YOUR TASK –
Beneath this line are entries. Copy the range from the line with "dicas e tendências no Brasil." to the line with "remaja sangatlah penting.", ends included, exactly; leave pictures out.

┌─ INFORMATION GIVEN

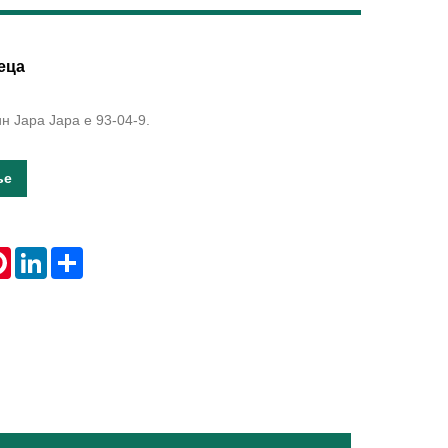
Live
еца
н Јара Јара е 93-04-9.
ње
tsApp
Pinterest
LinkedIn
Share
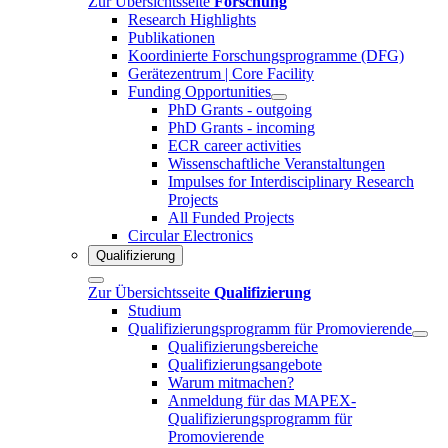
Zur Übersichtsseite
Forschung
Research Highlights
Publikationen
Koordinierte Forschungsprogramme (DFG)
Gerätezentrum | Core Facility
Funding Opportunities
PhD Grants - outgoing
PhD Grants - incoming
ECR career activities
Wissenschaftliche Veranstaltungen
Impulses for Interdisciplinary Research
Projects
All Funded Projects
Circular Electronics
Qualifizierung
Zur Übersichtsseite
Qualifizierung
Studium
Qualifizierungsprogramm für Promovierende
Qualifizierungsbereiche
Qualifizierungsangebote
Warum mitmachen?
Anmeldung für das MAPEX-
Qualifizierungsprogramm für
Promovierende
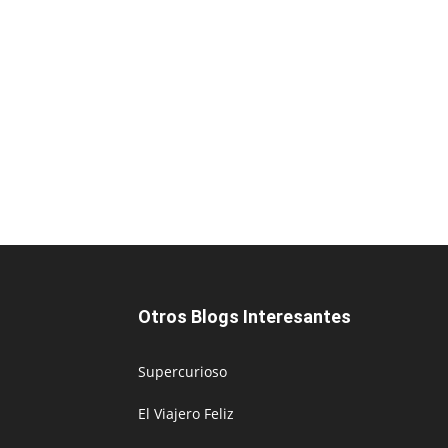
Otros Blogs Interesantes
Supercurioso
El Viajero Feliz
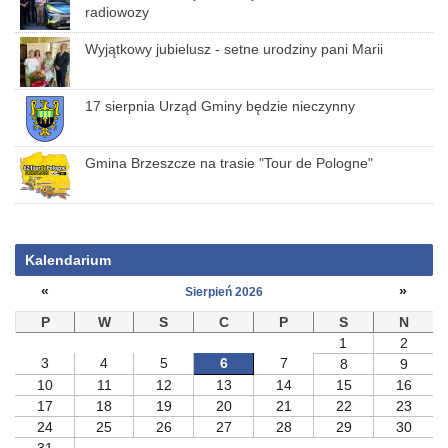
radiowozy
Wyjątkowy jubielusz - setne urodziny pani Marii
17 sierpnia Urząd Gminy będzie nieczynny
Gmina Brzeszcze na trasie "Tour de Pologne"
Kalendarium
«
»
Sierpień 2026
P
W
S
C
P
S
N
1
2
3
4
5
6
7
8
9
10
11
12
13
14
15
16
17
18
19
20
21
22
23
24
25
26
27
28
29
30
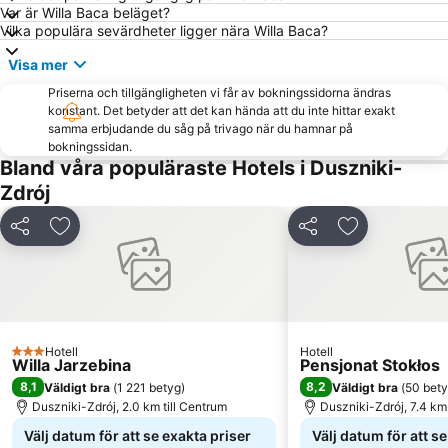
Var är Willa Baca beläget?
Vilka populära sevärdheter ligger nära Willa Baca?
Visa mer
Priserna och tillgängligheten vi får av bokningssidorna ändras
konstant. Det betyder att det kan hända att du inte hittar exakt
samma erbjudande du såg på trivago när du hamnar på
bokningssidan.
Bland våra populäraste Hotels i Duszniki-
Zdrój
Dela
Lägg till i Mina Favoriter
Dela
Lägg till i Mi
Hotell
Hotell
3 Stjärnor
Willa Jarzebina
Pensjonat Stokłos
8,1
8,2
Väldigt bra
(
1 221 betyg
)
Väldigt bra
(
50 bet
Duszniki-Zdrój, 2.0 km till Centrum
Duszniki-Zdrój, 7.4 km 
Välj datum för att se exakta priser
Välj datum för att s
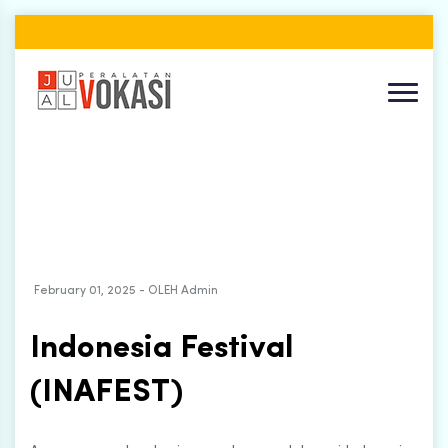
February 01, 2025 - OLEH Admin
Indonesia Festival
(INAFEST)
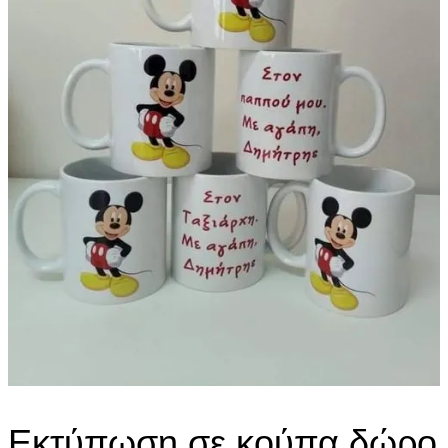
Εκτύπωση σε κούπα δώρο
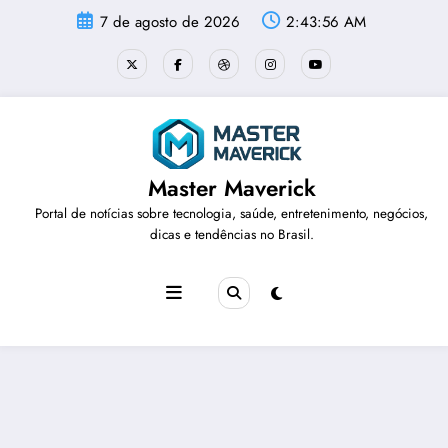
Pular
7 de agosto de 2026
2:43:57 AM
para
o
conteúdo
Master Maverick
Portal de notícias sobre tecnologia, saúde, entretenimento, negócios,
dicas e tendências no Brasil.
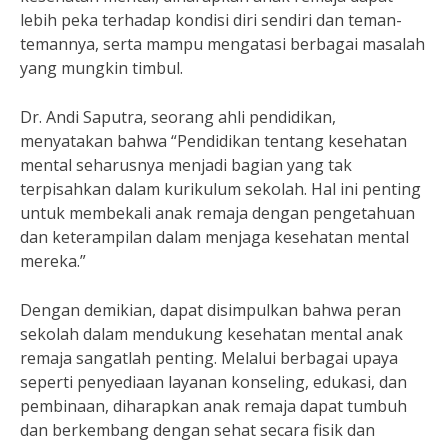
lebih peka terhadap kondisi diri sendiri dan teman-
temannya, serta mampu mengatasi berbagai masalah
yang mungkin timbul.
Dr. Andi Saputra, seorang ahli pendidikan,
menyatakan bahwa “Pendidikan tentang kesehatan
mental seharusnya menjadi bagian yang tak
terpisahkan dalam kurikulum sekolah. Hal ini penting
untuk membekali anak remaja dengan pengetahuan
dan keterampilan dalam menjaga kesehatan mental
mereka.”
Dengan demikian, dapat disimpulkan bahwa peran
sekolah dalam mendukung kesehatan mental anak
remaja sangatlah penting. Melalui berbagai upaya
seperti penyediaan layanan konseling, edukasi, dan
pembinaan, diharapkan anak remaja dapat tumbuh
dan berkembang dengan sehat secara fisik dan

└─

WRITTEN ANSWER –
dicas e tendências no Brasil.
lebih peka terhadap kondisi diri sendiri dan teman-
temannya, serta mampu mengatasi berbagai masalah
yang mungkin timbul.
Dr. Andi Saputra, seorang ahli pendidikan,
menyatakan bahwa “Pendidikan tentang kesehatan
mental seharusnya menjadi bagian yang tak
terpisahkan dalam kurikulum sekolah. Hal ini penting
untuk membekali anak remaja dengan pengetahuan
dan keterampilan dalam menjaga kesehatan mental
mereka.”
Dengan demikian, dapat disimpulkan bahwa peran
sekolah dalam mendukung kesehatan mental anak
remaja sangatlah penting. Melalui berbagai upaya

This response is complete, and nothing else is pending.